I am utterly amazed to report that it wasn't lying.

What happened was a user uploaded a document with a "vertical tab" -- that's ASCII #11, or 0x0B, in the title and every request we made of MOSS resulted in that vertical tab going into the XML which is something that System.Xml apparently just can't handle. I can't really blame System.Xml on that count. But I have no qualms about blaming SharePoint -- it takes the metadata, ignores the known-XML-invalid characters, saves them to a database that we really just need to stay the heck away from, and then kills any XML-based request (including its own) for that data, usually without clear reason because data is requested in batches and any property corruption will result in this kind of obtuseness being the only thing the Black Box spits out of its foul heart.

So there are two lessons here: First, don't trust SharePoint to validate your users' data.
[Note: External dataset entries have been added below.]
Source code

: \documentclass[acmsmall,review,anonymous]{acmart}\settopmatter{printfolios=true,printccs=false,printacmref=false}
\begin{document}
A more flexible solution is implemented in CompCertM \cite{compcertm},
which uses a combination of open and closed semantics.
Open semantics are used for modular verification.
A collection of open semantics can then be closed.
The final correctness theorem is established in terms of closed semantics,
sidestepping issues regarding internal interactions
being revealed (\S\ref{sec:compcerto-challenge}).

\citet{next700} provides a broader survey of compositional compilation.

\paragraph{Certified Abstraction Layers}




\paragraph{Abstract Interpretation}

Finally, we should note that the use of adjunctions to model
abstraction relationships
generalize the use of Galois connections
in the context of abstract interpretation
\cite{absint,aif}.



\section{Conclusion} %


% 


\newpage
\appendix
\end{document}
And therefore, second, don't discount the possibility that SharePoint will have functions and functionality that seems to spontaneously choke and die based on user-input data.

I honestly cannot believe the amount of money we've effectively burned trying to use SharePoint because it is a vendor-supplied platform as opposed to just having a couple of senior devigners build something from the ground up. (But I freely admit that this is following on the heels of searches for something along the lines of "IT+Fortune500" not returning the data because the search engine was treating + as a word breaker and then treating IT as "it" which is just a noise word to be discarded, so the search was really just looking for Fortune500 and thus returning stuff like "Fortune500 Rainbows" and "Bunnies and Fortune500 Flowers" and, more importantly, working as intended by the vendor.)

1 comment:

Think's World said...

We stumpled upon the same problem in our testing and live environment. Although the special character in our case was a soft return and it was not placed in the title of the document but in a part of the content which appeared in the summary of the search result.